Plus d'un mois après la reprise au groupe jihadiste État islamique (EI) de Mossoul, la deuxième ville du pays, les troupes se sont lancées dimanche à l'assaut de Tal Afar, située 70 km plus à l'Ouest, dans le Nord irakien. Appuyée par l'aviation de la coalition internationale dirigée par les États-Unis, l'armée est également soutenue dans sa nouvelle offensive par le Hachd el-Chaabi, unités paramilitaires, la police fédérale et des forces spéciales du contre-terrorisme.
Dans un communiqué, le Hachd el-Chaabi, dominé par les milices chiites, a annoncé avoir repris avec les forces armées « le contrôle complet » des quartiers al-Kifah (Nord-Ouest), al-Nour (Sud-Est) et al-Askari (Nord-Est) à Tal Afar. Dès le matin, les forces irakiennes s'étaient regroupées aux portes de la cité, avant d'entrer depuis plusieurs fronts dans la ville, où, selon des responsables locaux, un millier de jihadistes sont retranchés. Ahmad el-Assadi, porte-parole du Hachd el-Chaabi, a fait état de combats « violents », prédisant que la reprise de Tal Afar ne serait « pas longue ». Elle « prendra des semaines », a-t-il dit, alors que la reconquête de Mossoul avait duré neuf mois.
Avec l'offensive à Tal Afar, le Haut-Commissariat de l'ONU pour les réfugiés (HCR) a dit redouter l'exode « de milliers » de civils. Quelque 1 500 familles sont arrivées dans un camp de transit ces derniers jours et les préparatifs sont en cours pour accueillir jusqu'à 22 000 personnes fuyant Tal Afar, a précisé le HCR.

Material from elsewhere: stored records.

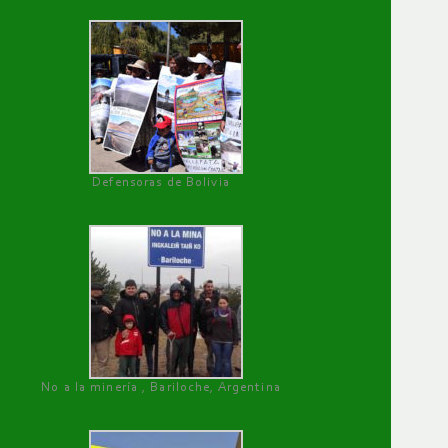
Defensoras de Bolivia
No a la minería , Bariloche, Argentina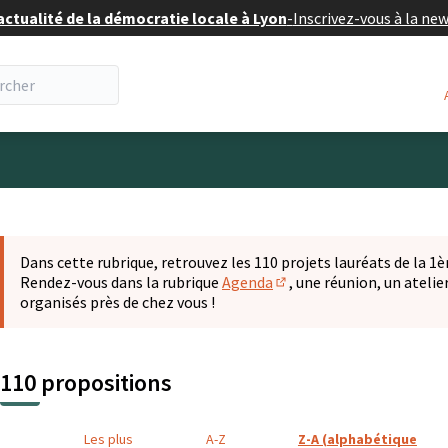
actualité de la démocratie locale à Lyon
-
Inscrivez-vous à la ne
eur
 la carte
t suivant est une carte qui présente les éléments de cette pa
Dans cette rubrique, retrouvez les 110 projets lauréats de la 1èr
Rendez-vous dans la rubrique
Agenda
, une réunion, un ateli
(S'ouvre dans un nouvel o
organisés près de chez vous !
110 propositions
Les plus
A-Z
Z-A (alphabétique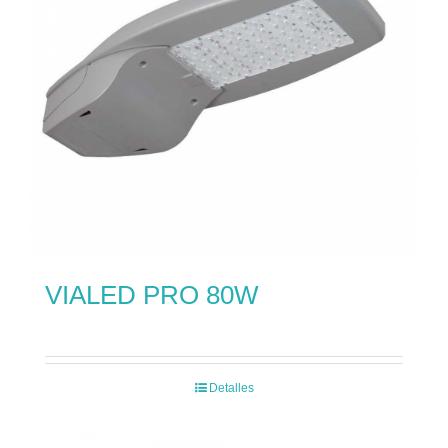
VIALED PRO 80W
Detalles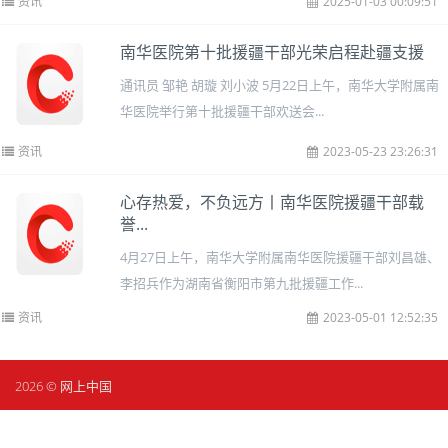
资讯
2025-01-03 00:09:51
南华医院第十批援疆干部光荣启程赴疆支援
通讯员 邹艳 胡璇 刘小波 5月22日上午，南华大学附属南
华医院举行第十批援疆干部欢送会...
资讯
2023-05-23 23:26:31
心存热爱，不负远方丨南华医院援疆干部载
誉...
4月27日上午，南华大学附属南华医院援疆干部刘昌雄、
李招兵作为湖南省衡阳市第九批援疆工作...
资讯
2023-05-01 12:52:35
2026 © 网上中国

La rapide progression à Tal Afar intervient au moment où M. Mattis rencontrait les dirigeants irakiens à Bagdad, dont le Premier ministre Haïdar el-Abadi. Le chef du Pentagone a apporté une nouvelle fois le soutien de son pays à la lutte irakienne contre les jihadistes et souligné la nécessité de « vaincre l'EI et de restaurer la souveraineté et l'intégrité territoriale » de l'Irak. « Les jours de l'EI sont comptés, c'est certain. L'EI est en déroute », a-t-il estimé, mais il « n'a pas encore disparu, et cela n'arrivera pas de sitôt ».

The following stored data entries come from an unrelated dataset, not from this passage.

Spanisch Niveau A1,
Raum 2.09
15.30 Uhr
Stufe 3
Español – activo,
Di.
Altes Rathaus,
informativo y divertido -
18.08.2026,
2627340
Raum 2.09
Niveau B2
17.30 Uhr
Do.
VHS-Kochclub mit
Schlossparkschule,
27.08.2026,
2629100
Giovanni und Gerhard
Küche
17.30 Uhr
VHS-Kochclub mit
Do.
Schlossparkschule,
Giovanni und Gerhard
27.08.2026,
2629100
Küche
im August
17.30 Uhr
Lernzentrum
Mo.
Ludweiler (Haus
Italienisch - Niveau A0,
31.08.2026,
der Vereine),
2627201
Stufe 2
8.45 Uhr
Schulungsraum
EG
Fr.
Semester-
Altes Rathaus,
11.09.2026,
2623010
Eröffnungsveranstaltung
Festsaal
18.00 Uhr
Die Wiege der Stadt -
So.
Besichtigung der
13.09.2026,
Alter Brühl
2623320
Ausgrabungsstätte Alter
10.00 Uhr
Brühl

Après Bagdad, M. Mattis s'est rendu à Erbil, où il s'est entretenu avec Massoud Barzani, président de la région autonome du Kurdistan. L'un des premiers défis auxquels fait face Bagdad est le référendum sur l'indépendance que le Kurdistan veut organiser, le 25 septembre. Washington s'y oppose fermement car sa tenue « en ce moment pourrait potentiellement être catastrophique pour la campagne anti-EI, a expliqué l'envoyé du président Trump auprès de la coalition, Brett McGurk. Tous les membres de notre coalition pensent que ce n'est pas le bon moment pour l'organiser » (voir par ailleurs).